Stock prices for biopharma companies got a boost the day after the election. According to Fiercebiotech, the Nasdaq Biotechnology Index and S&P Biotech were both up on Thursday, by 6% and 9%, respectively. Hillary Clinton has openly communicated her disapproval of big pharma and conviction to try to prevent these companies from driving prices up and out of the financial reach of many Americans. The jump in biopharma stock prices may say more about Clinton’s loss than it does about Trump’s win.

Though US biopharma investors seemed to breathe a sigh of relief to have dodged Clinton, there are at least three reasons that Trump may not be advantageous to biopharma companies in the long run, according to The Motley Fool’s George Budwell.

He cites Trump’s determination to do away with the TPP (which Clinton also wanted to re-work, in spite of her previous support of the agreement), his isolationist policies, and insistence upon immediately repealing ObamaCare as causes for worry for biopharma.

Then again, perspectives on how the TPP would affect the biopharma industry vary widely.

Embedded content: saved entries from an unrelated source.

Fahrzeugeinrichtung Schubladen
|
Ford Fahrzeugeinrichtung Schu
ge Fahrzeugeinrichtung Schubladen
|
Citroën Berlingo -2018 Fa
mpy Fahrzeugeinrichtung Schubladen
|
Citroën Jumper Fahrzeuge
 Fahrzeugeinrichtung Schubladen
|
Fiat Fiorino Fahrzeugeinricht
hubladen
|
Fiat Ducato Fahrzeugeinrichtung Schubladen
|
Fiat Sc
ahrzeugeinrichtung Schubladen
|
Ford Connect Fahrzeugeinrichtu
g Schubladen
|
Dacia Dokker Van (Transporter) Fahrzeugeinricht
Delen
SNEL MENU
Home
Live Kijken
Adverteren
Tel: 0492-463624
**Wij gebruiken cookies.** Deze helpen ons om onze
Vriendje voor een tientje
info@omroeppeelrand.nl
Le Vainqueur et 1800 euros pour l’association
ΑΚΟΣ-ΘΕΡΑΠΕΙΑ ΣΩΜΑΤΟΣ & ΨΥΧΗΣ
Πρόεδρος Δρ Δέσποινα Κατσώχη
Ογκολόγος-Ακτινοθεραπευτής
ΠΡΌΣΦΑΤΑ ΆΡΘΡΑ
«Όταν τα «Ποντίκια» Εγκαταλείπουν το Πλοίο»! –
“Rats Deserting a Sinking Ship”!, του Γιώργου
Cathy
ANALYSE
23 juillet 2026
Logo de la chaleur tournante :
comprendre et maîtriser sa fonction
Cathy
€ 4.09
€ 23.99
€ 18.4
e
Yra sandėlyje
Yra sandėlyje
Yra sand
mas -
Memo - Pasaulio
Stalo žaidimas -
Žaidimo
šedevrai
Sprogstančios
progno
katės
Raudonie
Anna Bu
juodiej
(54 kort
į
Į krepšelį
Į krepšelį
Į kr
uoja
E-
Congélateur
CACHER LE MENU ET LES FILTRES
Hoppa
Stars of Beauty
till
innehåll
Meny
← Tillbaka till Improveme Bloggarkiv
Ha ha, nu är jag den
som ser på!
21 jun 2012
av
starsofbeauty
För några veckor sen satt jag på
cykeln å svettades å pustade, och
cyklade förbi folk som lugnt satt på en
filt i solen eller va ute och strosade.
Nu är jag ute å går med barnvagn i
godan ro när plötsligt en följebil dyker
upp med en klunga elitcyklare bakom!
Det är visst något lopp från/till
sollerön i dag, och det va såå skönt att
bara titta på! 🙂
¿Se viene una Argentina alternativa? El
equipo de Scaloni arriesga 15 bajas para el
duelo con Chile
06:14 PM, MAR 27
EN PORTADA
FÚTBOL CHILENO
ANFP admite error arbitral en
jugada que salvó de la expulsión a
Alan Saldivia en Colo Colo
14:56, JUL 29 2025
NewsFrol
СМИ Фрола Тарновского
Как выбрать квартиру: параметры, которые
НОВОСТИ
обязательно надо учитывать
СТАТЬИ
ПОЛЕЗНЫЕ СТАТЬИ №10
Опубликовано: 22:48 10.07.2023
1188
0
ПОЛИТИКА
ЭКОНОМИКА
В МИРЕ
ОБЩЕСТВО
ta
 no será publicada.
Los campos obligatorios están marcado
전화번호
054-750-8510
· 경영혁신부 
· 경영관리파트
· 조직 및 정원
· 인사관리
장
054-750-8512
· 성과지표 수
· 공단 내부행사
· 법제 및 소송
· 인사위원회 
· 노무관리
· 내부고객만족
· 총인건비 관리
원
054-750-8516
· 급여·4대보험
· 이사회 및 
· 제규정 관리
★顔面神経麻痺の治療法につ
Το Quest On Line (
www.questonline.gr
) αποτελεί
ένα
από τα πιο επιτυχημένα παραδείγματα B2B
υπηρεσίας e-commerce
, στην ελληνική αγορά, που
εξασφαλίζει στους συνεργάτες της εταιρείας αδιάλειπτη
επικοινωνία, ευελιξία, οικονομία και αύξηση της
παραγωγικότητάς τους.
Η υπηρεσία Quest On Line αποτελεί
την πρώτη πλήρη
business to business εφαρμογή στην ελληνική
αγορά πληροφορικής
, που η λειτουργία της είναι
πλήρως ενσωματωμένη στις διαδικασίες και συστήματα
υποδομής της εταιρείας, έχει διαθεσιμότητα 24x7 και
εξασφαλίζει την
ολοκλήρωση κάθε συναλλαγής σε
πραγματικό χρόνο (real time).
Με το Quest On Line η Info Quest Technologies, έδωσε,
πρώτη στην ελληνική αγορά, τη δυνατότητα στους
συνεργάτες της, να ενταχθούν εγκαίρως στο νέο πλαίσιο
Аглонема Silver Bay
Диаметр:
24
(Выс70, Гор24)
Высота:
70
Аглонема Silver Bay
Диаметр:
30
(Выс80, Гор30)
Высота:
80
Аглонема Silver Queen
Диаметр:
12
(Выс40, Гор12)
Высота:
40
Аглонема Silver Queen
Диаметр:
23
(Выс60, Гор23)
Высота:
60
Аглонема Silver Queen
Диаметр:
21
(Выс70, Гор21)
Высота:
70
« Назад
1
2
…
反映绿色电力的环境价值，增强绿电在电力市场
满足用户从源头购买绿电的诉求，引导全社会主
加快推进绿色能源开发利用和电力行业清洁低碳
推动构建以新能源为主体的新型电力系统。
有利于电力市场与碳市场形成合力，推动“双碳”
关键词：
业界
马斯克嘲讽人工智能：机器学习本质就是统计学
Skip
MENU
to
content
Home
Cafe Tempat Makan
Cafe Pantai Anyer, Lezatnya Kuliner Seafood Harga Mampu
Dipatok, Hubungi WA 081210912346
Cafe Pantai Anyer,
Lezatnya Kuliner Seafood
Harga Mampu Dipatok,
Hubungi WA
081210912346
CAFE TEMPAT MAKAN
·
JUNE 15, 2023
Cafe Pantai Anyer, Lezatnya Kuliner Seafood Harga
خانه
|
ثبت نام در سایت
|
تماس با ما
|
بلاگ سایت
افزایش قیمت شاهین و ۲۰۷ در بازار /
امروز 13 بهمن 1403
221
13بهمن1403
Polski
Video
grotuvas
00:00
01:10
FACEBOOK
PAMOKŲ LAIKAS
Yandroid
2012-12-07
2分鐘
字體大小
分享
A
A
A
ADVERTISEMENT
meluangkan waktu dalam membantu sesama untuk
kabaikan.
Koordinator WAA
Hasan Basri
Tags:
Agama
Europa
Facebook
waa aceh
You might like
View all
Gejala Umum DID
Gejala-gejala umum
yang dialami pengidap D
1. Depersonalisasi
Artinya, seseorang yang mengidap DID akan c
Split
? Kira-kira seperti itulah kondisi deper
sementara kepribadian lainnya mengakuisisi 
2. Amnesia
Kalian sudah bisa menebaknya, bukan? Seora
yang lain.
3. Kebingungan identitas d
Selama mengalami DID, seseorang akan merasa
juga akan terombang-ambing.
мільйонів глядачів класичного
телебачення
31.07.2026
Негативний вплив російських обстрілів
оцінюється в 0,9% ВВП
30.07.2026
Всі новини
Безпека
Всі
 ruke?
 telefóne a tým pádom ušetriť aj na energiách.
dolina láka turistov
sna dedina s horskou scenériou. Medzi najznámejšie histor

Budwell suggests it would be advantageous to the industry, but others such as Fortune have written that the TPP “presents very real and damaging consequences for the intellectual property rights of biotechnology and pharmaceutical companies.”

Regardless of the agreement’s effects upon the futures of companies holding pharmaceutical patents – both innovator and generic companies – Trump has also spoken out against the dominance of drug companies, and even supported negotiations between Medicare and drug companies in order to save tax dollars spent on Medicare.

TBH…it’s all TBD when it comes to Trump

MIchelle Lee, USPTO
Who will succeed Michelle Lee at the USPTO?

The Republican Party’s official platform sends a strong message of support for intellectual property as a critical component to American innovation and economic stimulation. This is generally encouraging, as are the potential ramifications of some of Trump’s policies. IPWatchdog even opened its article written by Peter Harter and Gene Quinn on the president-elect with the pull-quote: “Trump not having a clear, well-defined position on a patent reform agenda just means he is paying attention,” referring to the slowed momentum and fractured approaches to such reform.

Jack Hicks, an IP partner with Womble & Carlyle in North Carolina wrote that a Clinton presidency would have likely been a continuation of IP’s current trajectory, for better or worse. “Under the Trump Presidency,” however, “IP practitioners and their US clients may revel in rhetoric and possibly entrenchment in positions favouring national interests. But significant changes could well come from the Trump cabinet who will possess views yet to be determined,” Hicks writes.

As Dennis Crouch points out on the Patently-O blog, one important task for the Trump administration will be to appoint a new USPTO director. "[A question] for the patent system is whether president Trump will see patent trolls, pharmaceutical pricing, and the Eastern  District  of Texas as exploitations needing to be fixed. It is unclear at this point who will manage the transition team but hope for a smooth transition from Outgoing Director Michelle Lee to the next USPTO leader," said Crouch.

So it seems only one thing is clear: little thought has been actively spent on clarifying the Trump administration’s IP agenda. At this point, guessing at whether Trump’s presidency means a fresh governmental approach to IP or just a lack of approach is worth little more than the pre-election poll projections.